Sitefinity is a powerful CMS indeed and depending on its current version and custom implementation upgrading can be a seemingly daunting task. This post will reveal the steps and a few hints to make the upgrade process run much smoother than you thought.
As Platinum Partners with Telerik, we find ourselves producing and shipping all manners of CMS driven applications. Sitefinity is a robust and client-centric CMS offering developers the opportunity to craft a powerful website with little customization out-of-the-box. There is an expiration date though. Like every great car, general maintenance and new features will be desired by its owner and it’ll be time to upgrade. The good folks at Telerik are constantly improving Sitefinity so that clients and developers can better deliver technology and information to the world. But I know what some of you who’ve worked with content management systems are probably thinking:
It’s true. This isn’t a walk in the park, there is no upgrade “one-click-to-rule-them-all” button. But it’s certainly do-able and highly attainable. So let’s get a game plan going.
Back that app up!
Before proceeding with the update process, always back up the production code and database. There’s always the small chance you need to start over recover lost items (a rarity albeit). Keep in mind that you’ll be pulling down production and upgrading locally and replacing the old production with your shiny, new upgrade.
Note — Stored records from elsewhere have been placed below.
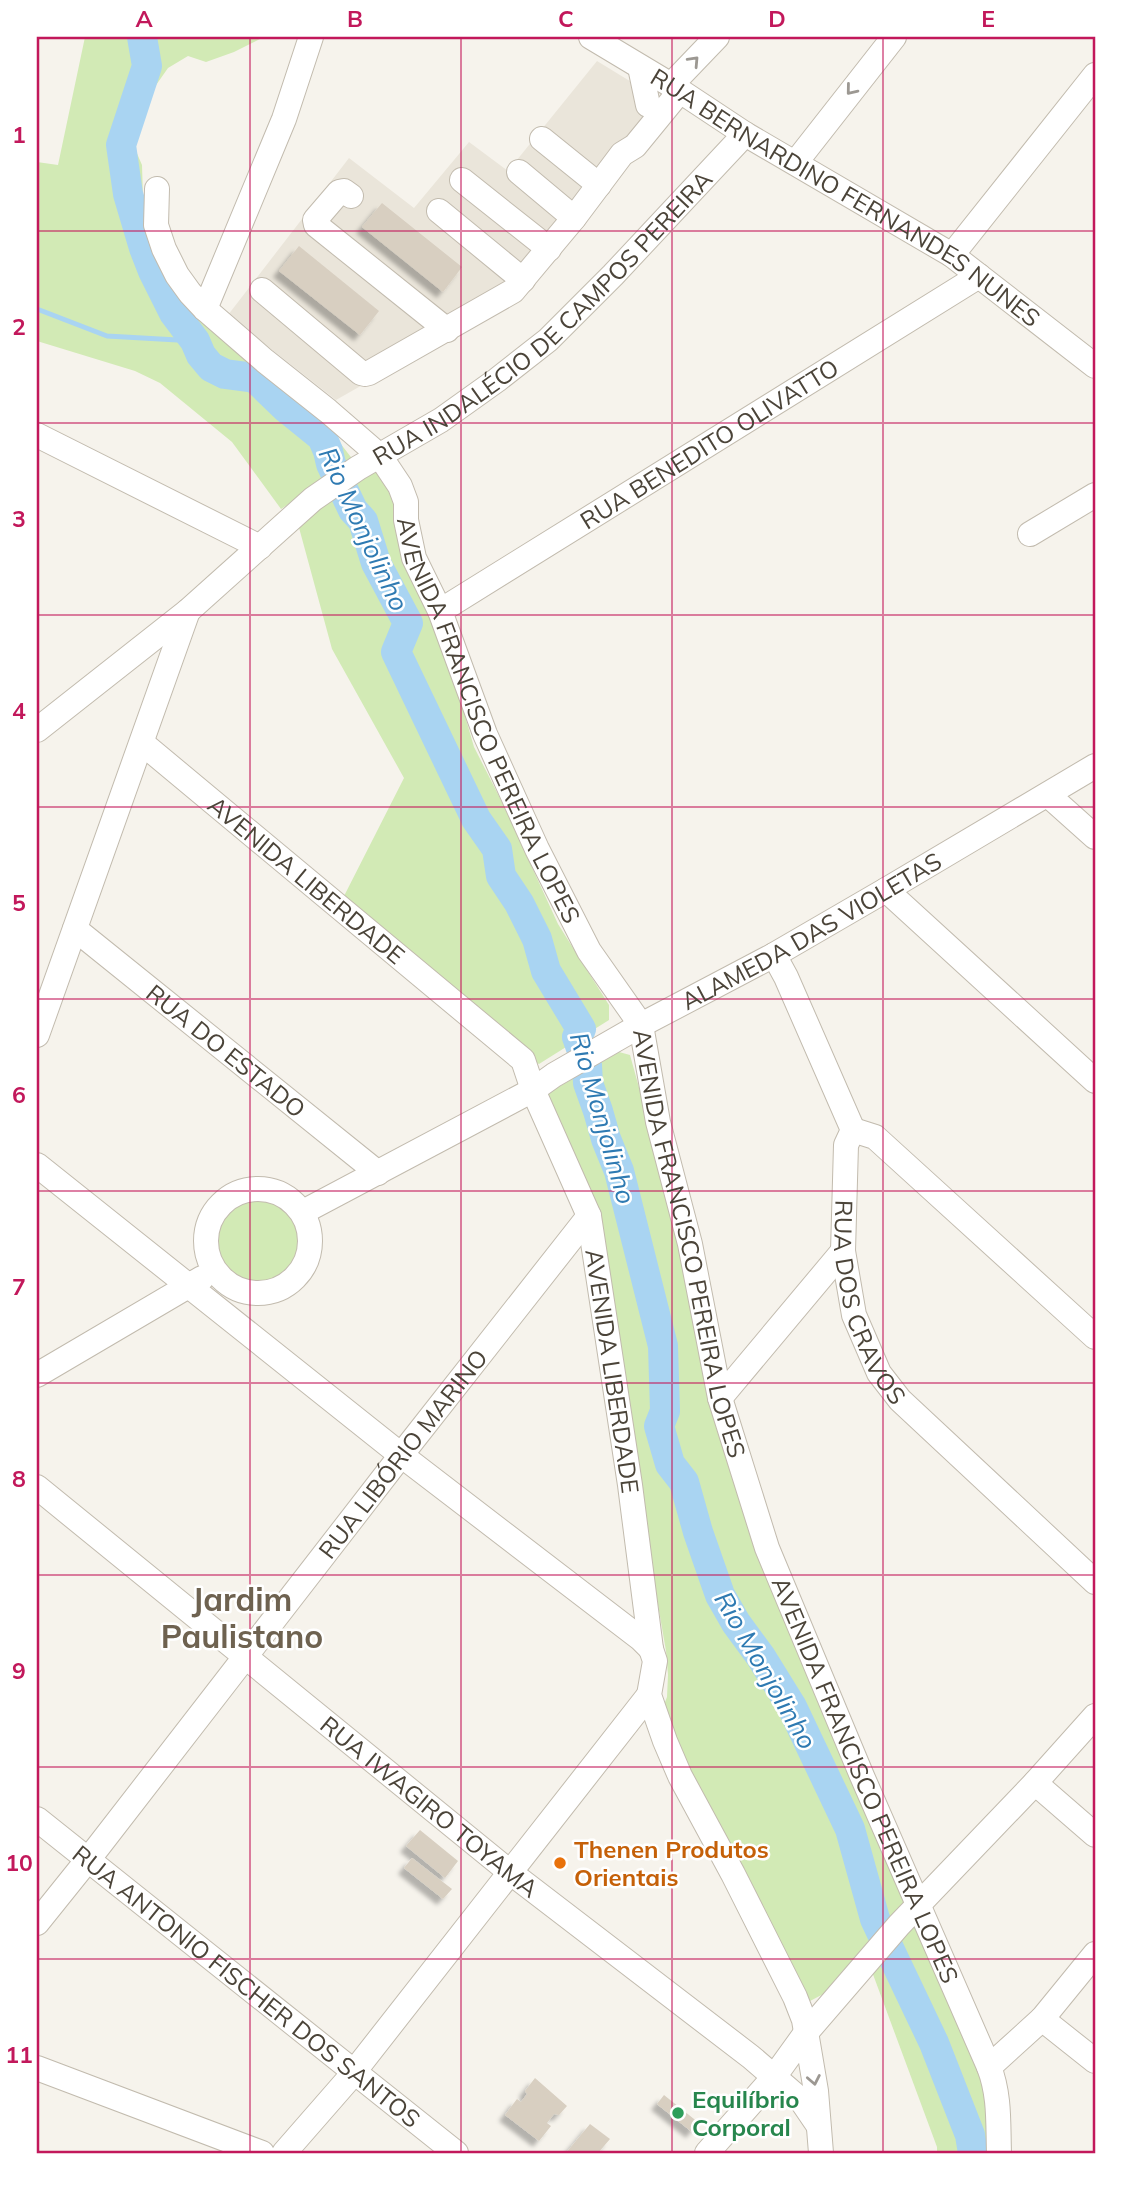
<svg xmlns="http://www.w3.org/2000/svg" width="1132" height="2190" font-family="Mulish,sans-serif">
<defs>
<filter id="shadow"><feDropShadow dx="-6" dy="6" stdDeviation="2" flood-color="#0004"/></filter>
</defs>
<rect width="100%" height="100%" fill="#f6f3ec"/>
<path fill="#eae5da" d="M597 61 674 108 519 296 336 400 228 315 349 158 414 208 469 142 508 171Z"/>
<g fill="#d2eab5">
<path d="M85 37H264L234 52 206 62 188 56 168 68 147 98 132 142 142 165 143 197 148 233 326 425 354 461 281 509 232 442 160 383 135 371 37 341V162L58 165Z"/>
<path d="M377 468 386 474 439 626 474 747 502 802 558 924 609 1005V1020L539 1064 531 1060 342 900 404 778 332 649 298 524Z"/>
<path d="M619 1052 630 1055 670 1199 703 1360 705 1386 714 1417 909 1902 833 1989 810 2001H801L795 1991 662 1710 667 1697 668 1675 666 1651 649 1553 608 1266 545 1092 555 1089Z"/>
<circle cx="258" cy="1242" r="44"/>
<path d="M907 1924 917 1926 983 2075 992 2153H937V2147L871 1969Z"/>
</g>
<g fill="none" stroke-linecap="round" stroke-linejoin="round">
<path stroke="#a9d4f2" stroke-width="5" d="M37 309 107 336 195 341"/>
<path stroke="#a9d4f2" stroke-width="30" d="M142 37 147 66 121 145 128 194 144 248 153 271 174 313 195 341 201 355 211 367 225 374 255 378 285 407 322 437 328 451 331 464 353 510 363 521 376 563 408 623 396 652 476 819 497 849 501 876 519 903 537 939 546 971 581 1029 577 1037 587 1065 588 1083 598 1111 606 1139 619 1171 663 1346 665 1411 659 1426 670 1464 684 1482 698 1532 720 1595 736 1623 761 1657 792 1707 850 1829 875 1919 934 2043 970 2135 973 2153"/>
</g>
<g fill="#d8cfc1" filter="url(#shadow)">
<path d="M382 203 462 267 443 292 362 227Z"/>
<path d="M299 246 379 311 360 335 279 271Z"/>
<path d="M420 1830 458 1861 445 1878 406 1846Z"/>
<path d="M412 1858 452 1889 443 1899 404 1868Z"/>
<path d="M535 2078 567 2106 559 2115 554 2114 547 2123 551 2126 539 2141 505 2115 517 2099 521 2102 527 2094 525 2091Z"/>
<path d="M664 2095 699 2123 692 2132 657 2104Z"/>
<path d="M590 2124 610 2139 598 2153H566Z"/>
</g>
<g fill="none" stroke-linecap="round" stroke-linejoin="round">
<defs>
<g id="minor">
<path id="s1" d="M591 37 671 85 745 134 952 255 1095 366"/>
<path d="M640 67 648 105"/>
<path d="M671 85 717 37"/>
<path d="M542 139 599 185"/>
<path d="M796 162 894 37"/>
<path d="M519 172 574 218"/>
<path d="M462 180 549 249"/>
<path id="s2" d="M157 189 156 225 164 249 177 275 190 293 205 309 265 361 328 411 380 456 400 486 406 502V520L414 558 440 611 485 734 537 849 589 951 641 1025 658 1122 690 1244 720 1398 767 1548 862 1776 989 2067C1000 2095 998 2124 999 2153"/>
<path d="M351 196 344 191 339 192 315 220 316 225 447 330"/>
<path d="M439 211 523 280"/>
<path d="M952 255 1095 75"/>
<path d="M262 290 361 373 365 374 369 373 513 291 574 218 622 154 635 146 680 91"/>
<path d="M205 309 284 119 311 37"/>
<path d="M37 435 260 547"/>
<path d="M1030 534 1095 495"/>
<path id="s3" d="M440 611 979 276"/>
<path id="s4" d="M37 730 188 611 313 499 358 468 441 420 497 380 548 340 613 275 745 134"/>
<path id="s5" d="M142 743 523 1060 533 1090 589 1216 630 1485 651 1649 655 1661 649 1695 665 1741 680 1776 733 1874 795 1997 804 2020 816 2091 821 2153"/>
<path d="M1048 795 1095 837"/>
<path d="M886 890 1095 1081"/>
<path id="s6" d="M75 929 378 1173"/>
<path id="s7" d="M774 955 786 977 853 1130 846 1145 843 1251 854 1315 879 1373 900 1400 1095 1582"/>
<path d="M37 1035 188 611"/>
<path d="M853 1130 875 1137 1095 1337"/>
<path d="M37 1165 401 1455 641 1639 651 1649"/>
<circle cx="258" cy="1241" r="52"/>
<path id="s8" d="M303 1212 533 1090 554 1075 641 1025 774 955 886 890 1095 766"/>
<path d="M37 1375 202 1278"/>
<path d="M720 1398 843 1251"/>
<path id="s9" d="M37 1487 511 1873 751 2057 801 2100 818 2125"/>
<path d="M1035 1783 1095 1835"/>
<path id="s10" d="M37 1819 456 2153"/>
<path id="s11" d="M37 1923 98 1847 409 1445 589 1216"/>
<path d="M1042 2019 1095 1954"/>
<path d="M989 2067 1042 2019 1095 2061"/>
<path d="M37 2068 262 2153"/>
<path d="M284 2153 346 2082 649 1695"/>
<path d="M707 2153 774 2077 805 2034 899 1925 1035 1783 1095 1716"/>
</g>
</defs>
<use href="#minor" stroke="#c2bbae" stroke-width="26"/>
<use href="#minor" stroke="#fff" stroke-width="24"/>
</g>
<defs><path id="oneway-chevron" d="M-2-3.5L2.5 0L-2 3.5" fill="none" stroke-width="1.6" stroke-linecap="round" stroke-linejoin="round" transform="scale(1.75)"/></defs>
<g stroke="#9c9892">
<use href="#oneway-chevron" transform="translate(694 61) rotate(-47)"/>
<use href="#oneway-chevron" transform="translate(851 90) rotate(129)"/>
<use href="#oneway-chevron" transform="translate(814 2080) rotate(79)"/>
</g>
<path fill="none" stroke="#c2185b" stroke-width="2" stroke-opacity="0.55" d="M250 37V2153M461 37V2153M672 37V2153M883 37V2153M37 231H1095M37 423H1095M37 615H1095M37 807H1095M37 999H1095M37 1191H1095M37 1383H1095M37 1575H1095M37 1767H1095M37 1959H1095"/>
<circle fill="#e8710a" stroke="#fff" stroke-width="2.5" cx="560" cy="1863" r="7"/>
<circle fill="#2e9e5b" stroke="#fff" stroke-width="2.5" cx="678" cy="2113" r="7"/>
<g text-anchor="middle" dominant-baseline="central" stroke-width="5" stroke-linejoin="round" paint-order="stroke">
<g font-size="24" fill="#4b4439" stroke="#fff">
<text stroke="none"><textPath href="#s1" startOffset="301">RUA BERNARDINO FERNANDES NUNES</textPath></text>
<text stroke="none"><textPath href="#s4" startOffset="654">RUA INDALÉCIO DE CAMPOS PEREIRA</textPath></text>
<text stroke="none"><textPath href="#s3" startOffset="317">RUA BENEDITO OLIVATTO</textPath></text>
<text stroke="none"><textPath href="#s2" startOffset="651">AVENIDA FRANCISCO PEREIRA LOPES</textPath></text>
<text stroke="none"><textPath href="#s5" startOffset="214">AVENIDA LIBERDADE</textPath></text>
<text stroke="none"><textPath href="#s8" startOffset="581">ALAMEDA DAS VIOLETAS</textPath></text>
<text stroke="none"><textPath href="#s6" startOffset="194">RUA DO ESTADO</textPath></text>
<text stroke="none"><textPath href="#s2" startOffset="1218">AVENIDA FRANCISCO PEREIRA LOPES</textPath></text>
<text stroke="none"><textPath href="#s7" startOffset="371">RUA DOS CRAVOS</textPath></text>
<text stroke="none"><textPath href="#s5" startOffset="822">AVENIDA LIBERDADE</textPath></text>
<text stroke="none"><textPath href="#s11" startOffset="595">RUA LIBÓRIO MARINO</textPath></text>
<text stroke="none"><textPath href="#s2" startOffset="1785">AVENIDA FRANCISCO PEREIRA LOPES</textPath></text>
<text stroke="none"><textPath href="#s9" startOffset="506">RUA IWAGIRO TOYAMA</textPath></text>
<text stroke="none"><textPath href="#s10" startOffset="268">RUA ANTONIO FISCHER DOS SANTOS</textPath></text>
</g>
<g font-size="24" font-weight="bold" fill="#c56008" stroke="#fff" text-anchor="start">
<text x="574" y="1849">Thenen Produtos<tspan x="574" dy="28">Orientais</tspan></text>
</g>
<g font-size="24" font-weight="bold" fill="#27864d" stroke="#fff" text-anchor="start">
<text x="692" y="2099">Equilíbrio<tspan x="692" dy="28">Corporal</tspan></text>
</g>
<g font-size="26" font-style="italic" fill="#2e7ab2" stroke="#fff">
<text transform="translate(364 529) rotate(65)">Rio Monjolinho</text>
<text transform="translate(603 1118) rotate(74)">Rio Monjolinho</text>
<text transform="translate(766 1670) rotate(60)">Rio Monjolinho</text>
</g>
<g font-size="32" font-weight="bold" fill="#6e6250" stroke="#fff">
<text x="242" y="1599">Jardim<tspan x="242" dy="37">Paulistano</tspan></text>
</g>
</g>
<rect width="1132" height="2190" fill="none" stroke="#ffffff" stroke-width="77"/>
<rect x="38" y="38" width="1056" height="2114" fill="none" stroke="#c2185b" stroke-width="2.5"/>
<g font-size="23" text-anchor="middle" font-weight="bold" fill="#c2185b">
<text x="144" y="27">A</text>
<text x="355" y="27">B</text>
<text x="566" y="27">C</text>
<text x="777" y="27">D</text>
<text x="988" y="27">E</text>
<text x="19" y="143">1</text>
<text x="19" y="335">2</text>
<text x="19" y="527">3</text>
<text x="19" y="719">4</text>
<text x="19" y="911">5</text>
<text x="19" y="1103">6</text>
<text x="19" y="1295">7</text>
<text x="19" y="1487">8</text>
<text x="19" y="1679">9</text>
<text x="19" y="1871">10</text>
<text x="19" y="2063">11</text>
</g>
</svg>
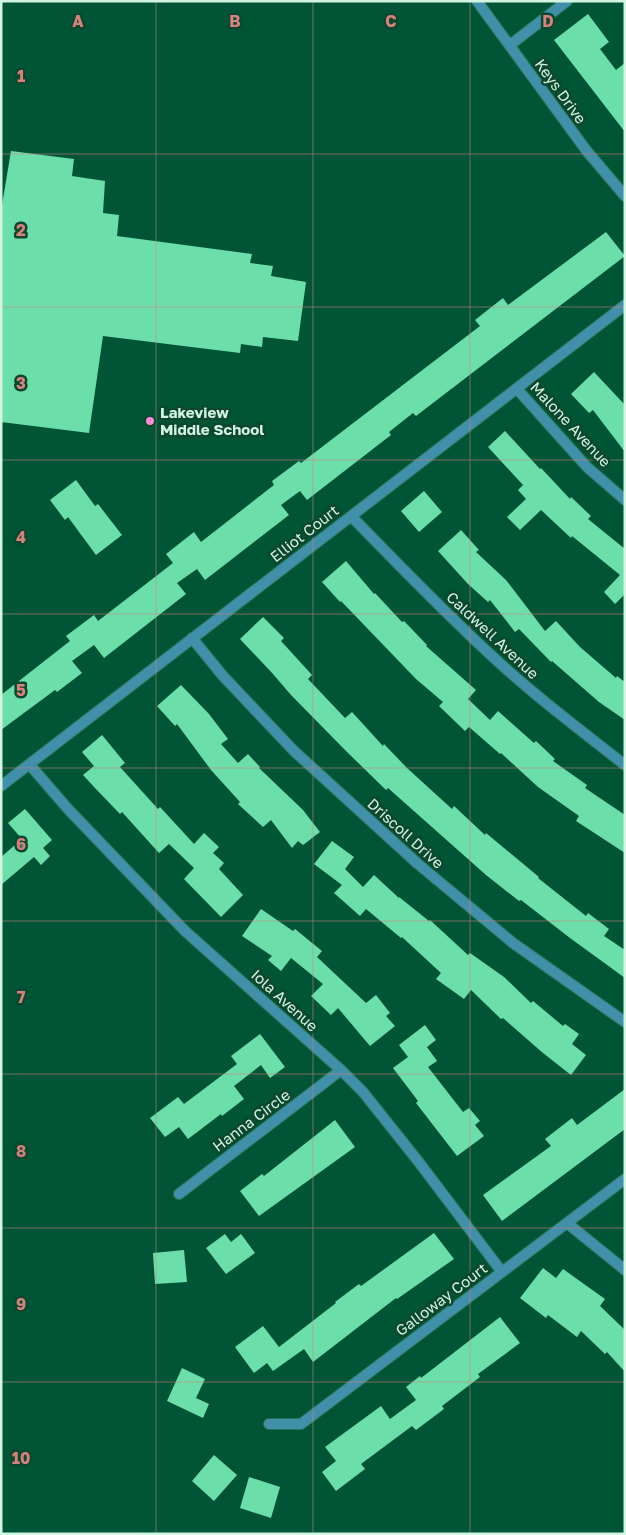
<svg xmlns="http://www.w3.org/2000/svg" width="626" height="1535" font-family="'Golos Text',sans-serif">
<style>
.building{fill:#6cdeaa}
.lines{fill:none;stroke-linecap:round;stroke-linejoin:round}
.street-casing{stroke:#2a7559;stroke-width:12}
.street{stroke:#4190a9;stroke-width:10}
.grid{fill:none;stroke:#d4847c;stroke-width:1;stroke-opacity:0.55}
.poi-dot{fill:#f591d2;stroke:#0d4730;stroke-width:2}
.labels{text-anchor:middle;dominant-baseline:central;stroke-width:5;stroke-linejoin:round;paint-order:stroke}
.street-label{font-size:15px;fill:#d2f5e2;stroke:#0d4730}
.poi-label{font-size:15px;font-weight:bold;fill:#d2f5e2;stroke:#0d4730;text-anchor:start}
.grid-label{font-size:16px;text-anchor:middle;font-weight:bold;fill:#d4847c;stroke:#0d4730;stroke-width:5;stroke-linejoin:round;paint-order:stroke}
</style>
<rect width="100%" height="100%" fill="#005537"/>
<path class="building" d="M588 14 609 42 600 49 616 70 625 63V132L554 40Z
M11 151 74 159 72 176 105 181 103 213 119 215 117 236 252 254 250 263 273 266 271 276 306 282 298 341 263 337 262 347 241 344 240 353 103 336 89 433 1 422V211Z
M606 232 625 256 416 416 413 413 389 432 391 435 307 500 300 491 281 505 289 515 205 580 197 569 177 583 186 594 104 658 94 645 72 661 82 673 57 692 55 690 1 730V695L70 641 66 636 94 615 98 621 173 563 166 554 194 532 201 542 274 485 272 481 299 461 301 463 480 326 475 320 503 298 508 305Z
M594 372 625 405V452L593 410 589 413 571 394Z
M505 431 540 469 541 468 570 499 571 497 591 516 588 519 625 549V594L615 604 604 592 620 575 572 536 571 538 541 510 520 530 507 517 526 499 518 490 523 485 488 447Z
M76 480 95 506 98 504 122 535 96 555 68 517 65 520 50 500Z
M424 491 442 512 419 532 401 511Z
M461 530 479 550 476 552 506 580 545 631 556 621 580 647 616 678 617 676 625 682V720L599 702 552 661 551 662 519 629 515 632 490 600 488 602 468 584 438 551Z
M346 561 374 594 375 593 402 622 404 621 427 645 426 646 476 690 468 699 490 720 498 711 534 743 536 741 555 759 553 761 587 785 585 788 625 815V853L576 821 579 816 538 787 501 753 500 754 469 727 465 731 439 706 443 702 416 679 341 601 340 602 322 582Z
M263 617 284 638 281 641 312 675 308 679 345 718 352 712 383 746 384 744 407 768 452 809 454 806 485 835 486 833 539 877 538 878 586 916 588 913 609 929 604 936 625 950V978L570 938 521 900 519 901 486 875 388 788 386 790 347 752 291 695 273 674 240 639Z
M181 685 209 714 228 739 221 744 238 763 248 754 260 767 259 768 303 810 320 832 303 845 298 841 292 848 271 820 263 827 238 804 240 802 211 770 177 724 175 726 157 706Z
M102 735 125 763 120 767 158 809 160 807 194 844 204 833 219 847 213 853 224 863 219 869 243 895 221 917 184 879 194 868 169 844 159 853 122 812 120 814 95 788 83 775 94 766 82 752Z
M25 809 52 840 43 848 50 856 41 865 34 857 1 885V857L22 839 8 823Z
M332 841 354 857 345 869 363 887 374 875 399 898V897L429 921 430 920 468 955 470 953 504 977 531 1003 533 1001 563 1026 565 1024 579 1034 572 1044 586 1055 571 1075 543 1053 503 1018 501 1019 471 990 464 999 436 979 441 973 402 937 401 938 366 909 360 916 334 893 342 885 314 864Z
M261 909 293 931 295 929 322 951 317 957 366 1003 376 995 390 1013 386 1016 395 1026 370 1046 338 1008 331 1015 311 996 323 984 291 958 281 971 268 960 272 956 242 936Z
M425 1025 436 1040 427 1047 437 1061 428 1067 463 1112 469 1108 480 1121 475 1125 484 1136 457 1156 416 1103 418 1101 393 1068 408 1057 399 1045Z
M260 1034 285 1067 270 1078 261 1065 234 1086 244 1099 222 1116 221 1114 188 1139 179 1127 165 1137 150 1118 178 1097 184 1104 237 1064 231 1056Z
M625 1089V1129L502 1221 483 1195 551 1146 545 1139 572 1118 577 1125Z
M335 1120 355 1147 259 1216 240 1191 262 1174 264 1176Z
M434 1233 454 1259 397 1299 396 1298 313 1362 304 1349 273 1371 267 1363 254 1373 235 1347 263 1326 279 1347 336 1303 335 1302 359 1284 361 1286Z
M225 1234 231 1242 241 1234 255 1253 226 1274 206 1248Z
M184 1250 187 1282 155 1284 153 1253Z
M543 1268 556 1278 563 1269 605 1299 600 1306 625 1330V1372L607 1352 605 1354 581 1331 577 1337 548 1315 546 1318 520 1298Z
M500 1317 520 1343 478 1374 480 1377 442 1406 444 1409 416 1430 412 1426 361 1464 365 1469 336 1491 322 1472 336 1461 325 1447 381 1406 390 1419 416 1400 406 1387 420 1376 421 1378Z
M182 1368 205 1379 196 1398 209 1404 203 1418 167 1401Z
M214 1455 237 1475 214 1501 192 1481Z
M249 1477 280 1487 271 1518 240 1508Z"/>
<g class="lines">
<defs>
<path id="street" d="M477 1 586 150 625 196
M510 45 567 1
M517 389 587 467 625 500
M351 516C397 563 443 611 492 656 534 695 580 730 625 765
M192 638 223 676 294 751 418 864 513 943 625 1022
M30 765 68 809 185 931 341 1070 363 1092 418 1161 502 1272
M1 786 625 305
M179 1194 341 1070
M567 1223 625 1270
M269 1424H301L625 1179"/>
</defs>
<use href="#street" class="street-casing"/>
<use href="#street" class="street"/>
</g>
<path class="grid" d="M156 1V1534M313 1V1534M470 1V1534M1 154H625M1 307H625M1 460H625M1 614H625M1 768H625M1 921H625M1 1074H625M1 1228H625M1 1382H625"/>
<circle class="poi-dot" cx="150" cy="421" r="5"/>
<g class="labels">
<g class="street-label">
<text transform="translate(561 91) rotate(54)">Keys Drive</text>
<text transform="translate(571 424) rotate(47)">Malone Avenue</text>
<text transform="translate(304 533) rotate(-38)">Elliot Court</text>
<text transform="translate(493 635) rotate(43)">Caldwell Avenue</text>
<text transform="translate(406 833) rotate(42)">Driscoll Drive</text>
<text transform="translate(285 1000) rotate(42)">Iola Avenue</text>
<text transform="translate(251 1120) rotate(-37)">Hanna Circle</text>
<text transform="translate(441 1299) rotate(-37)">Galloway Court</text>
</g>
<g class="poi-label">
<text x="160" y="412">Lakeview<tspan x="160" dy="17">Middle School</tspan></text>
</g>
</g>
<g class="grid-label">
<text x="78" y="27">A</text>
<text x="235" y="27">B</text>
<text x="391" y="27">C</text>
<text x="548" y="27">D</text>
<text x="21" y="82">1</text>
<text x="21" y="236">2</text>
<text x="21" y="389">3</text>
<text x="21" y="543">4</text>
<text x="21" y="696">5</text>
<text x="21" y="850">6</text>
<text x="21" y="1003">7</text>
<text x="21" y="1157">8</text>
<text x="21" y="1310">9</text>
<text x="21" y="1464">10</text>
</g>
<rect width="626" height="1535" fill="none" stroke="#d2f5e2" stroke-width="5"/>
</svg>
Be sure to give a heads up to your clients and fellow developers that this will be taking place as you’ll want a “Hands-out” of the production CMS to avoid any content loss. Due to the significant database and configuration changes, this is a must. Might I suggest a new branch for your code base as well…
Get the latest manager and get Crackin’!
Getting the latest version manager is a cinch and can be pulled down after logging in to your Telerik account here. The first thing I suggest doing is creating a test project with the new manager. This will allow you to easily compare files later to make sure nothings is missing or reconfigured wrong.
Once you’re ready to dive in keep some of these articles in mind (and probably open):
The General Upgrade Documentation is a must. The document lays out the basic steps using the project manager for upgrading your Sitefinity site. The process is rather auto-magical to start, once you’ve deleted out the dlls bin directory the manager will do ‘its thing’ prompting you if you want to update the web.config automatically (which you do). Once the code update is complete the browser should open and begin the database re-configuring process. This can take several minutes depending on the version-hop as its adding and reforming many of the database tables. Eventually, hopefully error free, the site should announce its completion and the easy part comes to an end.
I have Errors!
There are a number of issues that could have caused errors with the initial upgrade process. Here is a few I’ve commonly seen:
- Missing Dlls. The most common for me thus far. This is usually solved by pulling in any missing or updated dlls from that test project created earlier.
- Reference or Dependent Assembly Errors. These are common as well, especially if your project was updated before. Make sure the web.config has the proper assembly references to the new version, not the previous version.
<dependentAssembly> <assemblyIdentity name="Telerik.Sitefinity" publicKeyToken="b28c218413bdf563" culture="neutral" /> <bindingRedirect oldVersion="0.0.0.0-65535.65535.65535.65535" newVersion="7.3.4210.0" />
- Clear out the bin folder first! This is how conflicts generally appear.
- Configuration Files. These should have upgraded themselves but if they are marked for the previous version be sure to set them for the latest.
- Custom code breakage. This is a tough one. I find this usually happens due to code referencing common older dlls that have different methods then previously utilized.
Time to Get Thorough
So if you’ve made it this far, the sites up and running and seemingly without errors. The worse thing that could happen now is you publish to production without thoroughly sweeping the site. You need to CHECK EVERYTHING.
- Custom Code
- Ensure forms are still functional
- Email functionality is still in tact
This is rarely an issue when hopping just a few versions but we’ve found older code bases need “re-application’ of new code and widgets to the page. Forms controls, for instance, have been remodeled several times over the years and you may need to update. Here are a few key things to keep in mind:
- Drop new widgets if others are outdated. This is an obvious issue to spot, as it generally turns your page into error screens.
- Some modules may need to be re-installed. This I see commonly in libraries and will need to be unloaded and reinstalled. In most cases you won’t lose data, but it doesn’t hurt to do a backup.
- Settings are different/reset. This is fairly common with big hops. Take some time and peruse through the Module and Advanced Administration Settings.
- Forms & Security. You may have jumped so far from an older version you now have claims authentication instead of Forms authentication. Check out this documentation
I Survived, Now What
Setup the good stuff and go live! Surely you’re ready to get started with your new features and you’ll want to go live as soon as possible. I’d suggest keeping your old implementation around for bit in case something got missed or perhaps an item in staging didn’t quite make it to production yet.
Final Words To the Wise
Stay calm and plan plenty of time to upgrade. It’s rarely a ‘fast’ thing and depending on the obstacles you run into, it may take several hours.
- Plan ahead of time
- Make sure the client is hands-out
- Make backups
Follow the plan and you will find yourself in the seat of a shiny-new CMS ready for the world.